York Theatre Royal – until Sat 2 October 2021

Reviewed by Michelle Richardson


Matthew Bourne’s latest production, is described as “intoxicated tales from the darkest Soho” and based on the novels of Patrick Hamilton. All the action takes place at The Midnight Bell, a public house and Central London in the 1930’s.

The stage is dark, murky as a lone figure dances across the floor, only to awake on a bed, he was just dreaming. He’s a bartender at The Midnight Bell, a dingy pub, where a mix of characters seek solace, eager to find love and that connection with another person.

From the onset we are captivated and fully immersed in each character, as they move effortlessly across the stage, all through the power of dance. We get to see the giddiness of new love, the joy, the desire, and anguish that it can bring.

Each dancer has their own story. A barmaid who foolishly agrees to marry a much older man, whilst secretly in love with a bartender, who is enthralled by a prostitute, an older lady fleeced by a dashing cad, a schizophrenic who is tortured soul being tormented by an out of work actress, who has a fondness for other men and a secretly gay couple.
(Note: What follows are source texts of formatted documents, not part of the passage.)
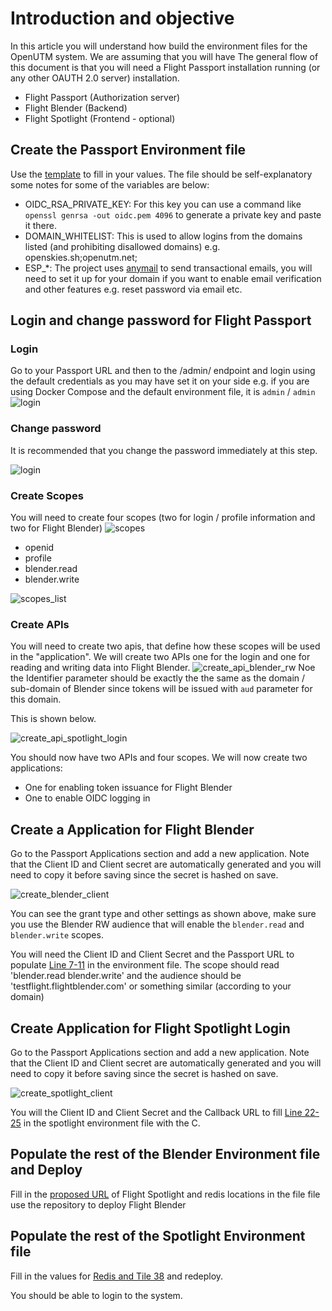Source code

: # Introduction and objective
In this article you will understand how build the environment files for the OpenUTM system. We are assuming that you will have  The general flow of this document is that you will need a Flight Passport installation running (or any other OAUTH 2.0 server) installation. 

- Flight Passport (Authorization server)
- Flight Blender (Backend)
- Flight Spotlight (Frontend - optional)

## Create the Passport Environment file 
Use the [template](env.examples/.passport.env.local) to fill in your values. The file should be self-explanatory some notes for some of the variables are below: 
- OIDC_RSA_PRIVATE_KEY: For this key you can use a command like `openssl genrsa -out oidc.pem 4096` to generate a private key and paste it there. 
- DOMAIN_WHITELIST: This is used to allow logins from the domains listed (and prohibiting disallowed domains) e.g. openskies.sh;openutm.net;
- ESP_*: The project uses [anymail](https://anymail.dev/en/stable/) to send transactional emails, you will need to set it up for your domain if you want to enable email verification and other features e.g. reset password via email etc. 
 
## Login and change password for Flight Passport
### Login
Go to your Passport URL and then to the /admin/ endpoint and login using the default credentials as you may have set it on your side e.g. if you are using Docker Compose and the default environment file, it is `admin` / `admin`
![login](images/environment_files_help/step_1_login.jpg)
### Change password 
It is recommended that you change the password immediately at this step.

![login](images/environment_files_help/step_1b_change_password.jpg)
### Create Scopes
You will need to create four scopes (two for login / profile information and two for Flight Blender)
![scopes](images/environment_files_help/step_2a_scopes.jpg)
- openid
- profile
- blender.read
- blender.write

![scopes_list](images/environment_files_help/step_2b_scopes_list.jpg)

### Create APIs

You will need to create two apis, that define how these scopes will be used in the "application". We will create two APIs one for the login and one for reading and writing data into Flight Blender.
![create_api_blender_rw](images/environment_files_help/step_3a_create_api_blender_rw.jpg)
Noe the Identifier parameter should be exactly the the same as the domain / sub-domain of Blender since tokens will be issued with `aud` parameter for this domain.

This is shown below.

![create_api_spotlight_login](images/environment_files_help/step_3b_create_api_spotlight_login.jpg)

You should now have two APIs and four scopes. We will now create two applications: 
- One for enabling token issuance for Flight Blender
- One to enable OIDC logging in 
## Create a Application for Flight Blender 
Go to the Passport Applications section and add a new application. Note that the Client ID and Client secret are automatically generated and you will need to copy it before saving since the secret is hashed on save. 

![create_blender_client](images/environment_files_help/step_4a_blender_client.jpg)

You can see the grant type and other settings as shown above, make sure you use the Blender RW audience that will enable the `blender.read` and `blender.write` scopes. 

You will need the Client ID and Client Secret and the Passport URL to populate [Line 7-11](https://github.com/openutm/deployment/blob/main/env.examples/.spotlight.env.example#L7-L11) in the environment file. The scope should read 'blender.read blender.write' and the audience should be 'testflight.flightblender.com' or something similar (according to your domain)

## Create Application for Flight Spotlight Login 
Go to the Passport Applications section and add a new application. Note that the Client ID and Client secret are automatically generated and you will need to copy it before saving since the secret is hashed on save. 

![create_spotlight_client](images/environment_files_help/step_4b_spotlight_client.jpg)

You will the Client ID and Client Secret and the Callback URL to fill [Line 22-25](https://github.com/openutm/deployment/blob/main/env.examples/.spotlight.env.example#L22-L25) in the spotlight environment file with the C.

## Populate the rest of the Blender Environment file and Deploy
Fill in the [proposed URL](https://github.com/openutm/deployment/blob/main/env.examples/.blender.env.example#L15) of Flight Spotlight and redis locations in the file file use the repository to deploy Flight Blender
## Populate the rest of the Spotlight Environment file
Fill in the values for [Redis and Tile 38](https://github.com/openutm/deployment/blob/main/env.examples/.spotlight.env.example#L28-L30) and redeploy. 

You should be able to login to the system.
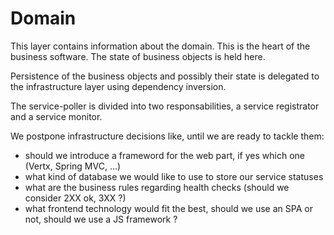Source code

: # Domain

This layer contains information about the domain. This is the heart of the business software. 
The state of business objects is held here. 

Persistence of the business objects and possibly their state is delegated 
to the infrastructure layer using dependency inversion.

The service-poller is divided into two responsabilities, a service registrator and a service monitor.

We postpone infrastructure decisions like, until we are ready to tackle them:

- should we introduce a frameword for the web part, if yes which one (Vertx, Spring MVC, ...)
- what kind of database we would like to use to store our service statuses
- what are the business rules regarding health checks (should we consider 2XX ok, 3XX ?)
- what frontend technology would fit the best, should we use an SPA or not, should we use a JS framework ?   
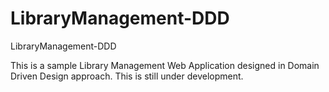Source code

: # LibraryManagement-DDD
LibraryManagement-DDD 

This is a sample Library Management Web Application designed in Domain Driven Design approach.
This is still under development.
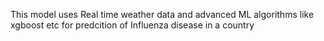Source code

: This model uses Real time weather data and advanced ML algorithms like xgboost etc for predcition of Influenza disease in a country
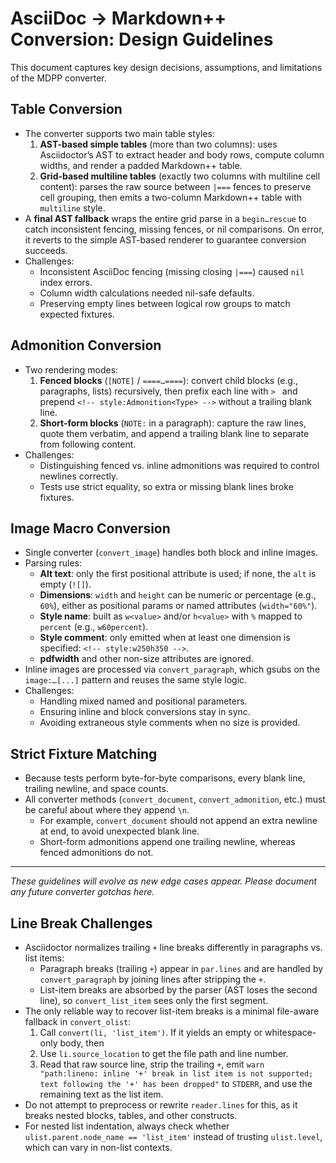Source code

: <!-- docs/conversion-guidelines.md -->
# AsciiDoc → Markdown++ Conversion: Design Guidelines

This document captures key design decisions, assumptions, and limitations of the MDPP converter.

## Table Conversion

- The converter supports two main table styles:
  1. **AST-based simple tables** (more than two columns): uses Asciidoctor’s AST to extract header and body rows, compute column widths, and render a padded Markdown++ table.
  2. **Grid-based multiline tables** (exactly two columns with multiline cell content): parses the raw source between `|===` fences to preserve cell grouping, then emits a two-column Markdown++ table with `multiline` style.
- A **final AST fallback** wraps the entire grid parse in a `begin…rescue` to catch inconsistent fencing, missing fences, or nil comparisons. On error, it reverts to the simple AST-based renderer to guarantee conversion succeeds.
- Challenges:
  - Inconsistent AsciiDoc fencing (missing closing `|===`) caused `nil` index errors.
  - Column width calculations needed nil-safe defaults.
  - Preserving empty lines between logical row groups to match expected fixtures.

## Admonition Conversion

- Two rendering modes:
  1. **Fenced blocks** (`[NOTE]` / `====…====`): convert child blocks (e.g., paragraphs, lists) recursively, then prefix each line with `> ` and prepend `<!-- style:Admonition<Type> -->` without a trailing blank line.
  2. **Short-form blocks** (`NOTE:` in a paragraph): capture the raw lines, quote them verbatim, and append a trailing blank line to separate from following content.
- Challenges:
  - Distinguishing fenced vs. inline admonitions was required to control newlines correctly.
  - Tests use strict equality, so extra or missing blank lines broke fixtures.

## Image Macro Conversion

- Single converter (`convert_image`) handles both block and inline images.
- Parsing rules:
  - **Alt text**: only the first positional attribute is used; if none, the `alt` is empty (`![]`).
  - **Dimensions**: `width` and `height` can be numeric or percentage (e.g., `60%`), either as positional params or named attributes (`width="60%"`).
  - **Style name**: built as `w<value>` and/or `h<value>` with `%` mapped to `percent` (e.g., `w60percent`).
  - **Style comment**: only emitted when at least one dimension is specified: `<!-- style:w250h350 -->`.
  - **pdfwidth** and other non-size attributes are ignored.
- Inline images are processed via `convert_paragraph`, which gsubs on the `image:…[...]` pattern and reuses the same style logic.
- Challenges:
  - Handling mixed named and positional parameters.
  - Ensuring inline and block conversions stay in sync.
  - Avoiding extraneous style comments when no size is provided.

## Strict Fixture Matching

- Because tests perform byte-for-byte comparisons, every blank line, trailing newline, and space counts.
- All converter methods (`convert_document`, `convert_admonition`, etc.) must be careful about where they append `\n`.
  - For example, `convert_document` should not append an extra newline at end, to avoid unexpected blank line.
  - Short-form admonitions append one trailing newline, whereas fenced admonitions do not.

---
_These guidelines will evolve as new edge cases appear. Please document any future converter gotchas here._
## Line Break Challenges

- Asciidoctor normalizes trailing `+` line breaks differently in paragraphs vs. list items:
  - Paragraph breaks (trailing `+`) appear in `par.lines` and are handled by `convert_paragraph` by joining lines after stripping the `+`.
  - List-item breaks are absorbed by the parser (AST loses the second line), so `convert_list_item` sees only the first segment.
- The only reliable way to recover list-item breaks is a minimal file-aware fallback in `convert_olist`:
  1. Call `convert(li, 'list_item')`. If it yields an empty or whitespace-only body, then
  2. Use `li.source_location` to get the file path and line number.
  3. Read that raw source line, strip the trailing `+`, emit `warn "path:lineno: inline '+' break in list item is not supported; text following the '+' has been dropped"` to `STDERR`, and use the remaining text as the list item.
- Do not attempt to preprocess or rewrite `reader.lines` for this, as it breaks nested blocks, tables, and other constructs.
- For nested list indentation, always check whether `ulist.parent.node_name == 'list_item'` instead of trusting `ulist.level`, which can vary in non-list contexts.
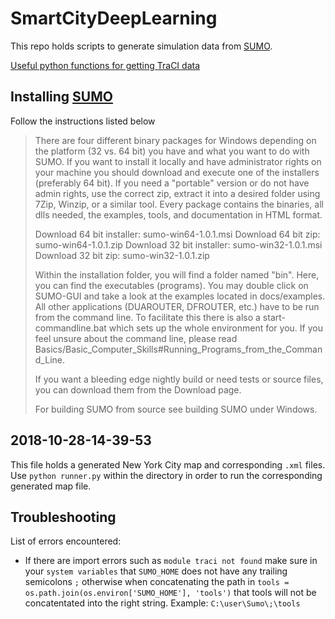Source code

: # SmartCityDeepLearning

This repo holds scripts to generate simulation data from [SUMO](http://sumo.dlr.de/wiki). 

[Useful python functions for getting TraCI data](file:///C:/Users/rahul/Sumo/doc/pydoc/traci.html)

## Installing [SUMO](http://sumo.dlr.de/wiki/Installing)
 Follow the instructions listed below
> There are four different binary packages for Windows depending on the platform (32 vs. 64 bit) you have and what you want to do with SUMO. If you want to install it locally and have administrator rights on your machine you should download and execute one of the installers (preferably 64 bit). If you need a "portable" version or do not have admin rights, use the correct zip, extract it into a desired folder using 7Zip, Winzip, or a similar tool. Every package contains the binaries, all dlls needed, the examples, tools, and documentation in HTML format.
>
>    Download 64 bit installer: sumo-win64-1.0.1.msi
>    Download 64 bit zip: sumo-win64-1.0.1.zip
>    Download 32 bit installer: sumo-win32-1.0.1.msi
>    Download 32 bit zip: sumo-win32-1.0.1.zip
>
>Within the installation folder, you will find a folder named "bin". Here, you can find the executables (programs). You may double click on SUMO-GUI and take a look at the examples located in docs/examples. All other applications (DUAROUTER, DFROUTER, etc.) have to be run from the command line. To facilitate this there is also a start-commandline.bat which sets up the whole environment for you. If you feel unsure about the command line, please read Basics/Basic_Computer_Skills#Running_Programs_from_the_Command_Line.
>
>If you want a bleeding edge nightly build or need tests or source files, you can download them from the Download page.
>
>For building SUMO from source see building SUMO under Windows. 

## 2018-10-28-14-39-53 
This file holds a generated New York City map and corresponding `.xml` files. 
Use `python runner.py` within the directory in order to run the corresponding generated map file.



## Troubleshooting 
 List of errors encountered:
  - If there are import errors such as `module traci not found` make sure in your `system variables` that `SUMO_HOME` does not have any trailing semicolons `;` otherwise when concatenating the path in `tools = os.path.join(os.environ['SUMO_HOME'], 'tools')` that tools will not be concatentated into the right string. Example: `C:\user\Sumo\;\tools` 
 
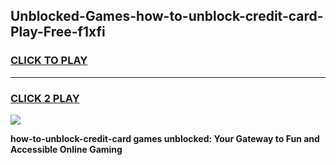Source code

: 
## Unblocked-Games-how-to-unblock-credit-card-Play-Free-f1xfi
<h3>
<a href="https://premium76.site?title=how-to-unblock-credit-card&ref=21A">CLICK TO PLAY</a></h3>
<hr>

<h3>
<a href="https://premium76.site?title=how-to-unblock-credit-card&ref=21A">CLICK 2 PLAY</a>
  
</h3>

<a href="https://premium76.site?title=how-to-unblock-credit-card&ref=21A"><img src="https://clearcache.store/games.png"></a>


**how-to-unblock-credit-card games unblocked: Your Gateway to Fun and Accessible Online Gaming**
The forbidden love that these two have at a time when homosexuality was illegal is gripping, the emotion and turmoil that runs through them is palatable.

The dancers told the story with effortless ease, fluid in every movement. They took us on a journey of wanting to find love, often unrequited, the anguish of when it all went so horribly wrong. We were left feeling there is some hope, with the spinster gaining confidence, and just maybe the gay couple can really be together.

The soundtrack is interwoven with songs from the 30’s, which are mimed by the dancers, depicts the era perfectly. Sound is also used with great effect to depict a couple of schizophrenic episodes. Be warned this is an ear piercing, high-pitched noise.

The set is so very clever providing you with the atmosphere of the seediness of Soho at the time. Changes of scenery are executed with flawless effect, the use of window frames and a sign for a phone box being lowered and raised, lit up signs depicting rooms, dance hall and cinema, flicker on and off as the story unfold. On the stage table and chairs, a park bench come and go, as does the bar, the props are moved about with ease by the dancers. It is amazing to see scene changes being choreographed so well within the dance.

The Midnight Bell is a superb show, and the dancers seriously impress, not only with the dancing but the story telling, compelling to watch. Who needs words?

Bourne has stated that he believes that he has one big show left in him, we hope so, we’re certainly not ready for this to be his last swansong.